Hands-free voice control isn't needed
People tend to use Siri because their hands are tied, like when driving. Thus, "Siri, where's the nearest gas station?" With Siri, you can find the answer quickly, and relatively safely, while keeping your eyes on the road. But these basic use cases just don't transfer to the desktop.
"I think it is fair to say that the advantages that a voice-powered assistant give are stronger on a small mobile device," Tunstall-Pedoe said. "PCs typically have a much larger screen and a keyboard and mouse." Or, in Apple's case, a trackpad or Magic Trackpad instead of a mouse, depending if you're on a laptop or desktop.
Either way, hand-driven data entry is a familiar — and generally effective — method for using today's computers. What's more, as Tunstall-Pedoe points out, "PCs are also often used in environments where the use of voice would be awkward," such as inside an open floor plan office.
Granted, if you're disabled or injured, you could certainly make use of a hands-free feature. But in these cases, you would probably want a tool more robust than Siri. Which brings us to our next point:
Limited use cases
With Siri, you can do things like schedule reminders, look up restaurant and business information on Yelp, get information from Wolfram|Alpha, and ask general search engine-style queries. That's not a large number of functions, and they're not specifically suited to the desktop environment.
Indeed, why would you have Siri look up something when you can more quickly run your own Google search?
"On the iPhone, people want to do short things, like quick dictation and sending a quick text message," Gillette says.

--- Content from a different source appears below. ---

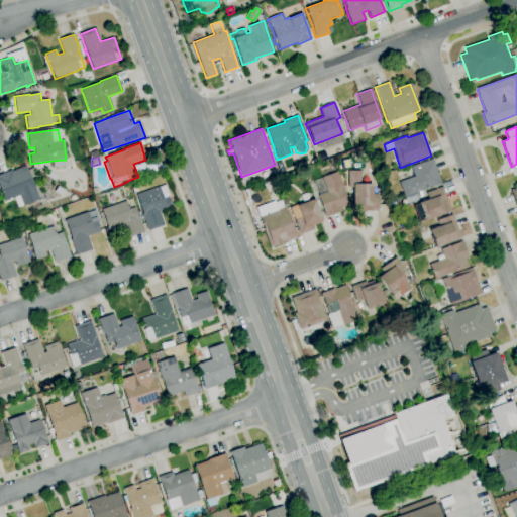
[(417,192),(405,197),(399,182),(414,176),(410,167),(432,159),(441,184),(424,190),(417,192)]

The use cases would be different on a Mac, and not necessarily centered around short phrases. Siri's capabilities would need to expand in order to handle these different functions.
Lastly, Siri needs a constant data connection in order to interface with Apple's servers. Until MacBooks include a built-in 3G, or more likely, 4G data connection, WiFi alone won't cut it for consistent, high-quality network availability, Gillett says.
Gillett also believes Siri ties into unique hardware features that make chatter between one's device and Apple's data center more streamlined. "There seems to be special silicon within a special chip that has capabilities for voice recognition that a Mac wouldn't have," he said.
Gillett notes that Siri is sometimes able to analyze a query and provide a response extremely quickly, while other times, it takes 10 to 15 seconds of processing. "I think the chip does some pre-analysis, shrinks stuff it has to send, Apple's data center gets a crunched answer, and Siri displays it on screen," Gillett said.
"Apple may be working on Siri-enabling features [for Macs] in the future, but there will be some hardware enhancements to go with it," Gillett said. "And they'll think long and hard about the use case before they implement a voice feature in the Mac."